As loath as I am to admit that anyone in this group has impressed me…I admit that I have been slightly impressed.

The Ode to the Stainless Steel Marine Welding that we had performed live the other week was initially disappointing. Why base an epic poem around such a dull topic? And yet, as great artists like me often are, I found myself tormented and inspired by the words, lying awake at night, thinking about marine welding and fishing rod holders. A life on the sea is a solitary existence. Something about the strong, evocative language just captured my soul and held it to random, unless I came down to the docks at night, unarmed, alone.

And so that is what I did. I went for a wander to the place where marine fabrication is created, and I wandered among the plate alloy boats with a sense of quiet reverence.

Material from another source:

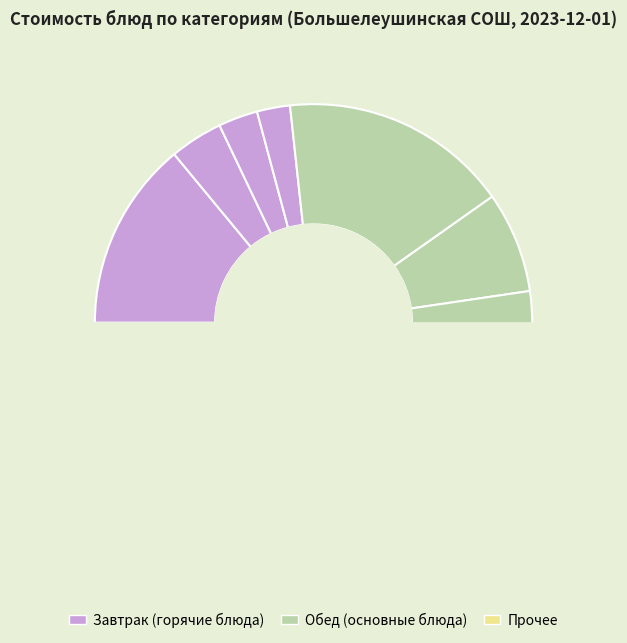

True or false: Каша рассыпчатая accounts for 5% of the total.

True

I drank in the gigantic welding equipment, ran my hand along the rough wood of the docks, and was told to move on by a security guard who I’m sure was just doing their job.

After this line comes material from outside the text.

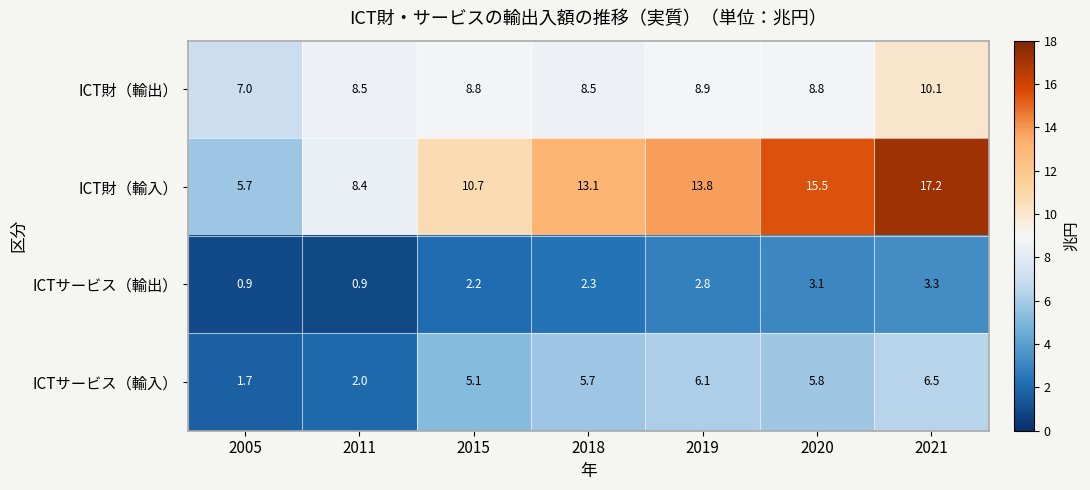

How many categories are shown in the chart?

7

Still, I was deeply inspired. Inspired enough…for a dance. I know I’m in a writing club, but as you see, dancing is like writing…with the body. Not many people know that, but I just told you, and now everyone at the Writer’s Group knows as well. For eleven minutes I had them spellbound with my rhythmic depiction of marine welding and snapper rack placement. I was too wrapped up in the performance to be paying much attention to my audience, so I’m not entirely sure of their reaction. At the end of the eleven minutes I was met with a barrage of harsh criticism, which made it clear that they didn’t understand the art form. Not that I expected anything more from this bunch. I could *clearly* make the motions of crafting a plate alloy boat, and they still wouldn’t understand. I know it’s interpretive dance, but it’s not THAT interpretive.